Dataset records:
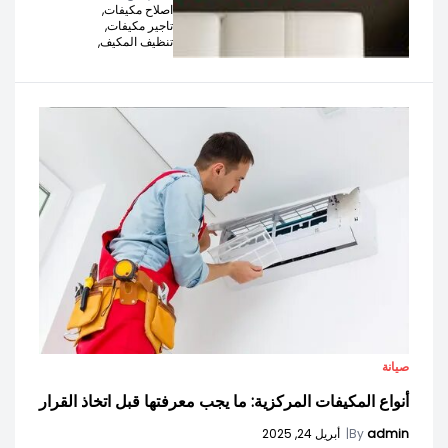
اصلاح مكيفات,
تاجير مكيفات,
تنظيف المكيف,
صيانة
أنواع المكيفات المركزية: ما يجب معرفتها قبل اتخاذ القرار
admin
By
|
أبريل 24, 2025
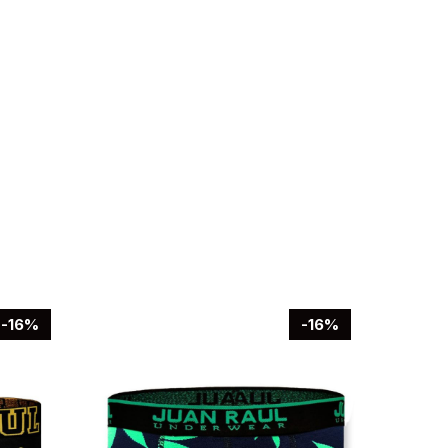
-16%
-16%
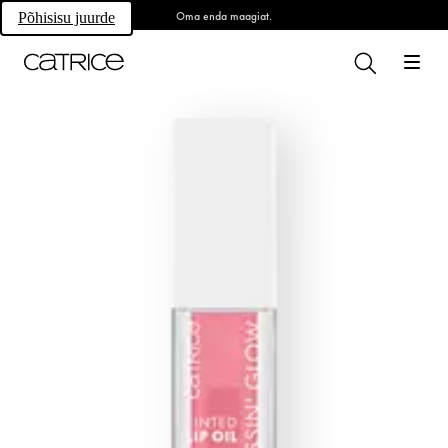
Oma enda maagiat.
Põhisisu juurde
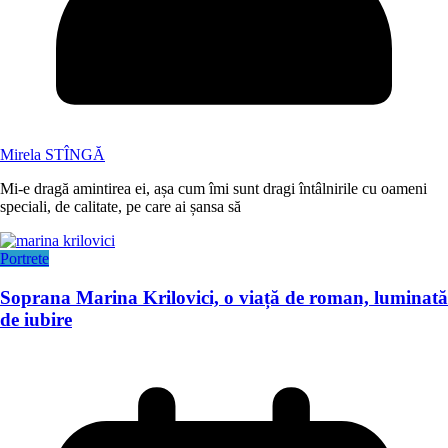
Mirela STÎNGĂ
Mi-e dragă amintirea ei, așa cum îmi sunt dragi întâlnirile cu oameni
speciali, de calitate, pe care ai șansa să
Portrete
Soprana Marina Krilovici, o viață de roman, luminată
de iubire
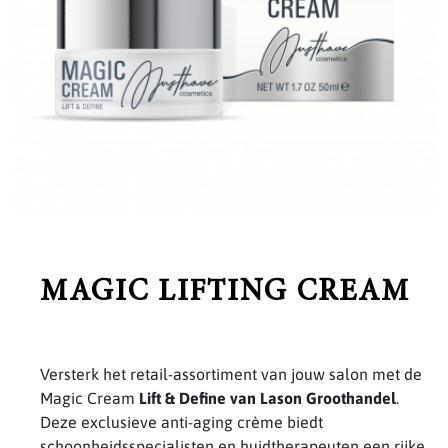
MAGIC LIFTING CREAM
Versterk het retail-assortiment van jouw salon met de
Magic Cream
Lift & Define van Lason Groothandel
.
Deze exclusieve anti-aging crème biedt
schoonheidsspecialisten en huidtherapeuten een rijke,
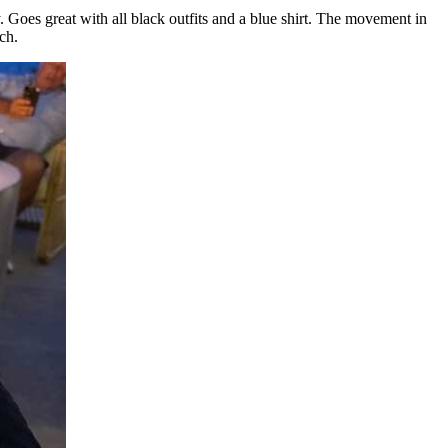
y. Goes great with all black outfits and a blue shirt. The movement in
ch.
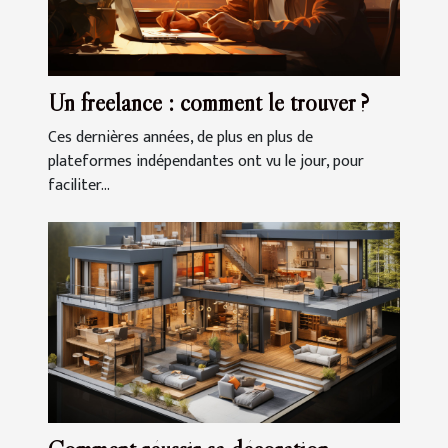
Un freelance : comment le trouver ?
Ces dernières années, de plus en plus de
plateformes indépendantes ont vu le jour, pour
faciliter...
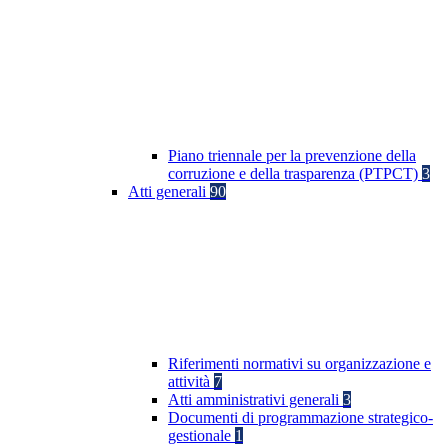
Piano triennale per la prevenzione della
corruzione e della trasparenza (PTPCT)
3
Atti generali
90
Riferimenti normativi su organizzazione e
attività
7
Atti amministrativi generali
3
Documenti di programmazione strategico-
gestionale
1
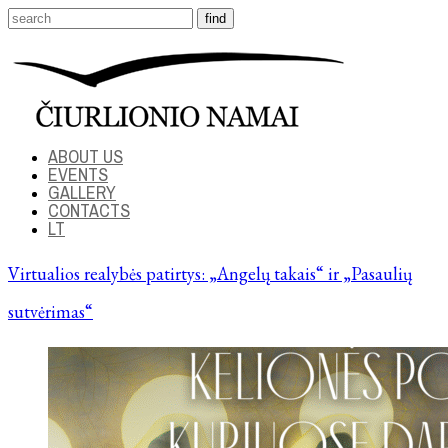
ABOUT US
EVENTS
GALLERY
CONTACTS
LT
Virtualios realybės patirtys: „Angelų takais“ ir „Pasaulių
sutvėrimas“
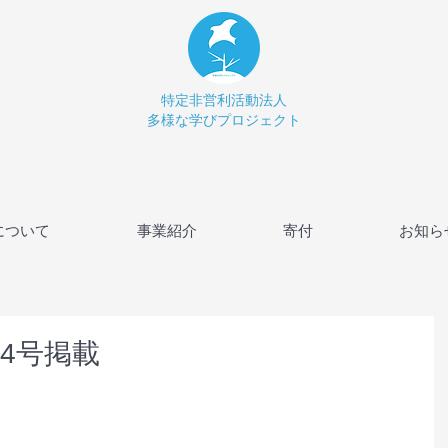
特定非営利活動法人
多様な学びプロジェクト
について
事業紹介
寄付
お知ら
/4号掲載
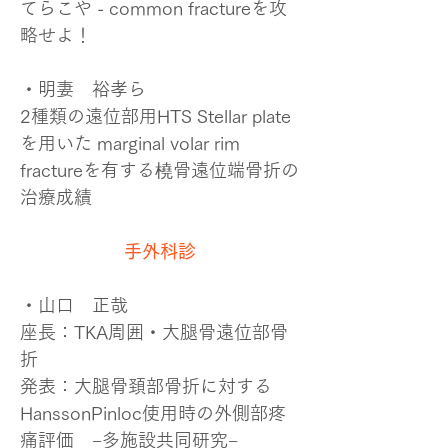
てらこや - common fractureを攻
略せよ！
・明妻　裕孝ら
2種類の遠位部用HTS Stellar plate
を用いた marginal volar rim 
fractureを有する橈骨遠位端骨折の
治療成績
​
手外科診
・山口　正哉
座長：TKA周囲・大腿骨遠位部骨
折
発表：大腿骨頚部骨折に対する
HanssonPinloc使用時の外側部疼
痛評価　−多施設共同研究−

---

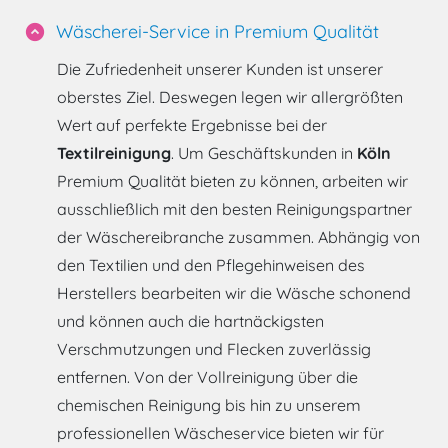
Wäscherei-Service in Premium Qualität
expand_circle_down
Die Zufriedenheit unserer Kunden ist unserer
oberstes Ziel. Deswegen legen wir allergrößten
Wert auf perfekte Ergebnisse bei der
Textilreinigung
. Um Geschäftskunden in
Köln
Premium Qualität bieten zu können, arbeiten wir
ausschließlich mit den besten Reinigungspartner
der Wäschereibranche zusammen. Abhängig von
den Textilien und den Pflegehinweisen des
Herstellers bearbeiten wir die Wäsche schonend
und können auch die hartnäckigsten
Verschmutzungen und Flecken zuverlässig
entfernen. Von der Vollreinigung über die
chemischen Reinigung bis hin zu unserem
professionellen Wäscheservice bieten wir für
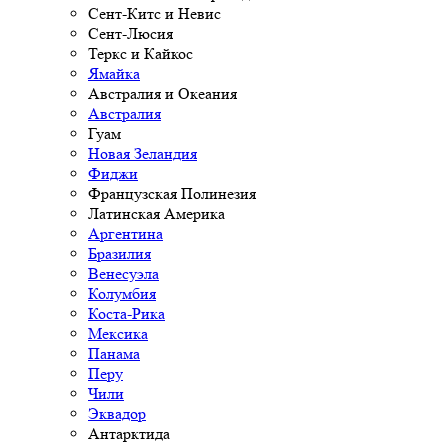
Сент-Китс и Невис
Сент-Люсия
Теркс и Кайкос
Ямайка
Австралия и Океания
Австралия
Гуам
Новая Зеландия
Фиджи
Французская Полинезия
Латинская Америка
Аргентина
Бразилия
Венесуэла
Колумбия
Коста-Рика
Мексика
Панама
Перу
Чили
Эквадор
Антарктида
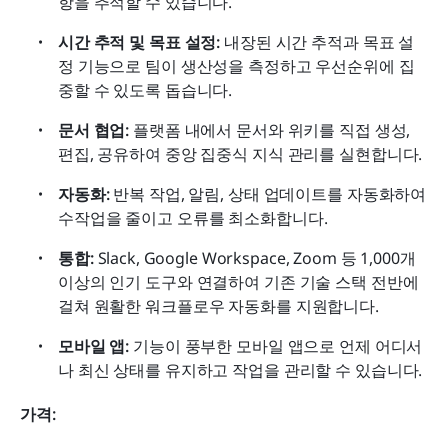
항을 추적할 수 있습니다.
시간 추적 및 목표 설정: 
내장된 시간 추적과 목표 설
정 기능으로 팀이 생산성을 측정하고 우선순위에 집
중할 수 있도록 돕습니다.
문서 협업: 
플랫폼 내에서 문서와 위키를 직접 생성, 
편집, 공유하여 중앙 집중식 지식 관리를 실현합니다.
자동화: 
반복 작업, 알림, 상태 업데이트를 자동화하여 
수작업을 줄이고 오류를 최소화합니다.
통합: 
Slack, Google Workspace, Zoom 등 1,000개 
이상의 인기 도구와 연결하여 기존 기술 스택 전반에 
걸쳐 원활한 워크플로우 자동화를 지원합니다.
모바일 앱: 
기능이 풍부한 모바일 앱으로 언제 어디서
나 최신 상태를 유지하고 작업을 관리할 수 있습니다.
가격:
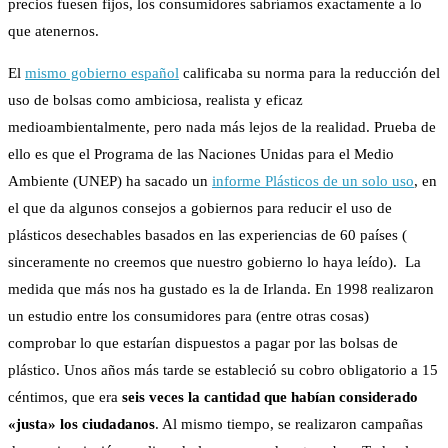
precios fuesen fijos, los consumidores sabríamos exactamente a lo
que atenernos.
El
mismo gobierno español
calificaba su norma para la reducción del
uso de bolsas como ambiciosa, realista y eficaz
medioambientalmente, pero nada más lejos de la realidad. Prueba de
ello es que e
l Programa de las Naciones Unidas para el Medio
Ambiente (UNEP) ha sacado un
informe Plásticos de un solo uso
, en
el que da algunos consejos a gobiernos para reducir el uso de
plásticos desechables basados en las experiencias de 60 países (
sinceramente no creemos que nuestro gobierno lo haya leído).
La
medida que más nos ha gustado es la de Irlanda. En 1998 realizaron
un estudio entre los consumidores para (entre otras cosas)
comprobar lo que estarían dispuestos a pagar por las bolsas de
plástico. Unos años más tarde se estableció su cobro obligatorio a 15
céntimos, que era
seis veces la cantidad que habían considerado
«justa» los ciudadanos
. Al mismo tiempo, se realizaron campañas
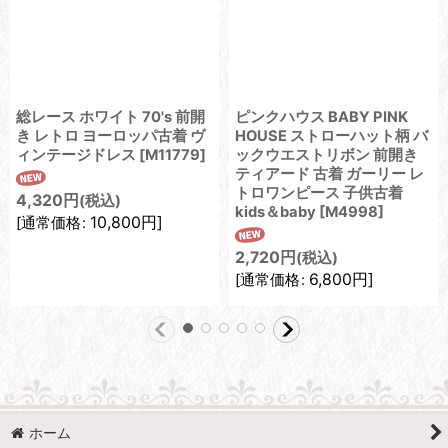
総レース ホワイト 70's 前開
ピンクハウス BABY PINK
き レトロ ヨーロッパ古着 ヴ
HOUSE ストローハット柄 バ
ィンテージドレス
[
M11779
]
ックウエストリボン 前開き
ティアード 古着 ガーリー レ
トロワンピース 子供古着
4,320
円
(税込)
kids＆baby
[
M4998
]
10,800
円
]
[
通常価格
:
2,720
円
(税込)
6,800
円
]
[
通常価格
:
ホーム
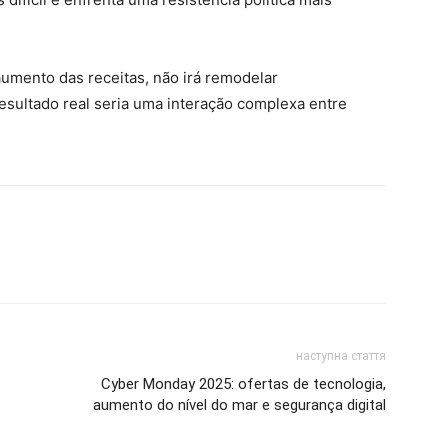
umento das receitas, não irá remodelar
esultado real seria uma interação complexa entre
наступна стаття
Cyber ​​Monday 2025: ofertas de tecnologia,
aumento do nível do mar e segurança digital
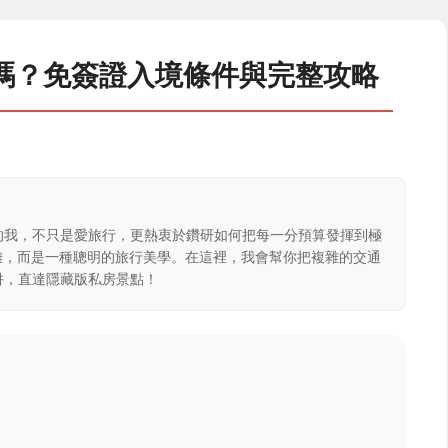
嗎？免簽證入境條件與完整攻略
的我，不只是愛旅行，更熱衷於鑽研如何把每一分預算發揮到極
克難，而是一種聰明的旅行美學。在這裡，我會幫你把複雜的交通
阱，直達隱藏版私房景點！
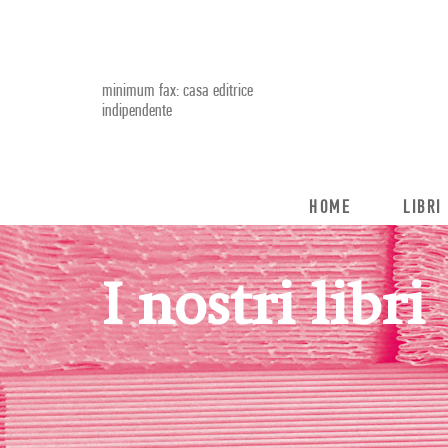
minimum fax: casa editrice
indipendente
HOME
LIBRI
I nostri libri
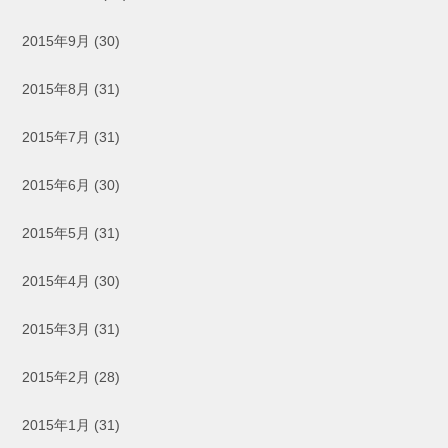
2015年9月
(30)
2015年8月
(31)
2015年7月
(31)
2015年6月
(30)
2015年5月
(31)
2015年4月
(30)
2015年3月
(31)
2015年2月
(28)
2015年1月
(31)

...

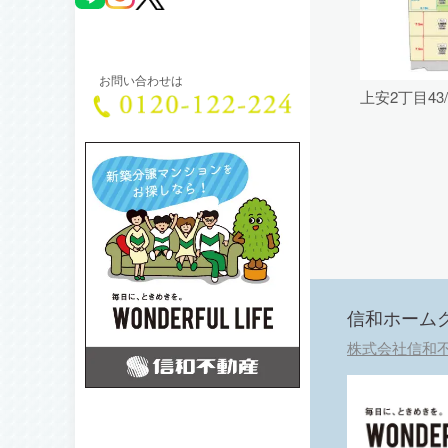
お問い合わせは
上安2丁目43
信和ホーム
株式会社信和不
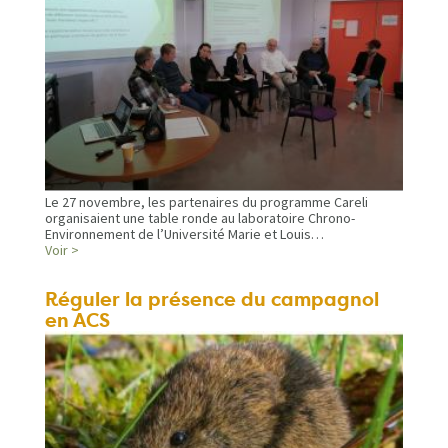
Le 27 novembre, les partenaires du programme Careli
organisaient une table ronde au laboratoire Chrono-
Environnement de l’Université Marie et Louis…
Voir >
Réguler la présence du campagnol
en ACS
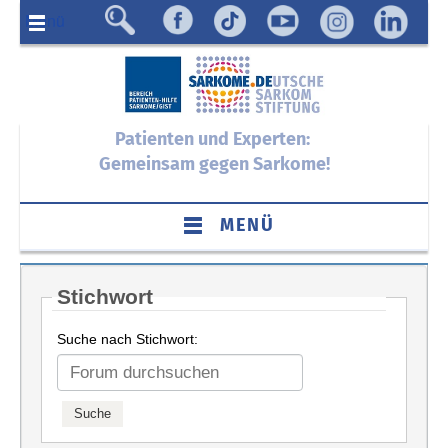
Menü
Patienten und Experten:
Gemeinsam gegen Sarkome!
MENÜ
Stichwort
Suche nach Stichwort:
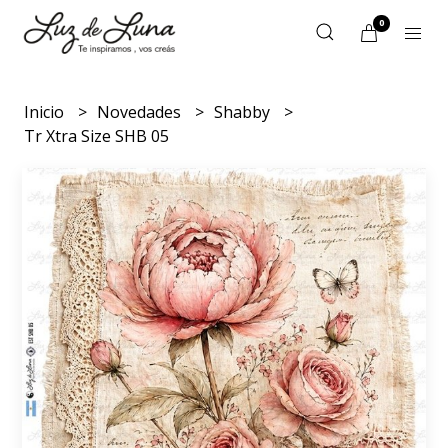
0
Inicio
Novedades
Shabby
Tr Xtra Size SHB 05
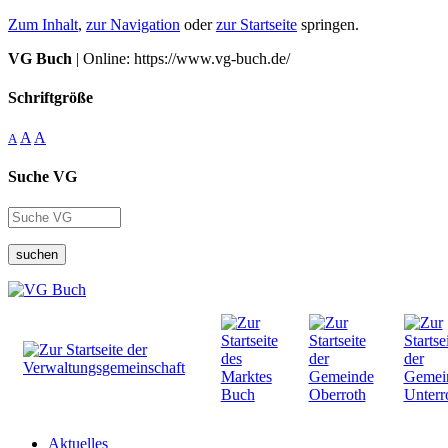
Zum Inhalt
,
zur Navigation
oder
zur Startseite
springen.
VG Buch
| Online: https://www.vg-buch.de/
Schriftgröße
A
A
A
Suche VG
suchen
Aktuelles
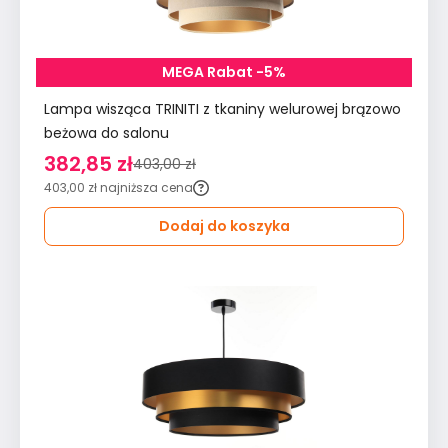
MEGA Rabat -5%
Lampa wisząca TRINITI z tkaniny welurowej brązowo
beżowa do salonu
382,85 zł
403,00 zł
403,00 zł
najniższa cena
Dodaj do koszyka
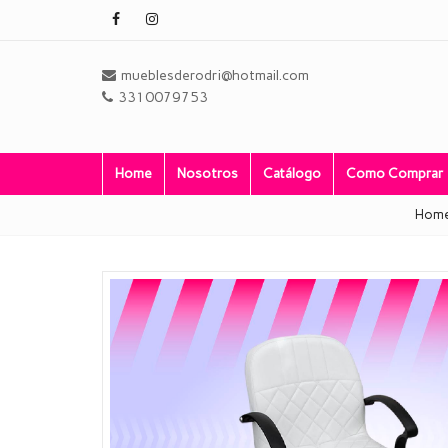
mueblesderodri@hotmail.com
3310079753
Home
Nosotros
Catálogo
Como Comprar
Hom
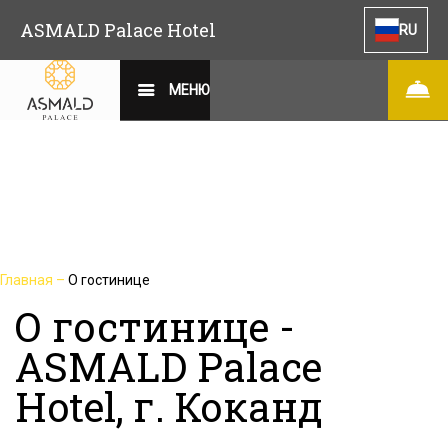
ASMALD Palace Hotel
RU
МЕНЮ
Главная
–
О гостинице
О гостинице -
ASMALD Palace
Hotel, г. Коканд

Your goal: Reproduce exactly, with no pictures, the lines above from the one holding "Documenti di programmazione" to the one holding "痛評価　−多施設共同研究−", inclusive.

Exercise output:
Documenti di programmazione strategico-
gestionale
1
ABOUT US
EVENTS
GALLERY
CONTACTS
LT
Virtualios realybės patirtys: „Angelų takais“ ir „Pasaulių
sutvėrimas“
特定非営利活動法人
多様な学びプロジェクト
について
事業紹介
寄付
お知ら
/4号掲載
てらこや - common fractureを攻
略せよ！
・明妻　裕孝ら
2種類の遠位部用HTS Stellar plate
を用いた marginal volar rim 
fractureを有する橈骨遠位端骨折の
治療成績
​
手外科診
・山口　正哉
座長：TKA周囲・大腿骨遠位部骨
折
発表：大腿骨頚部骨折に対する
HanssonPinloc使用時の外側部疼
痛評価　−多施設共同研究−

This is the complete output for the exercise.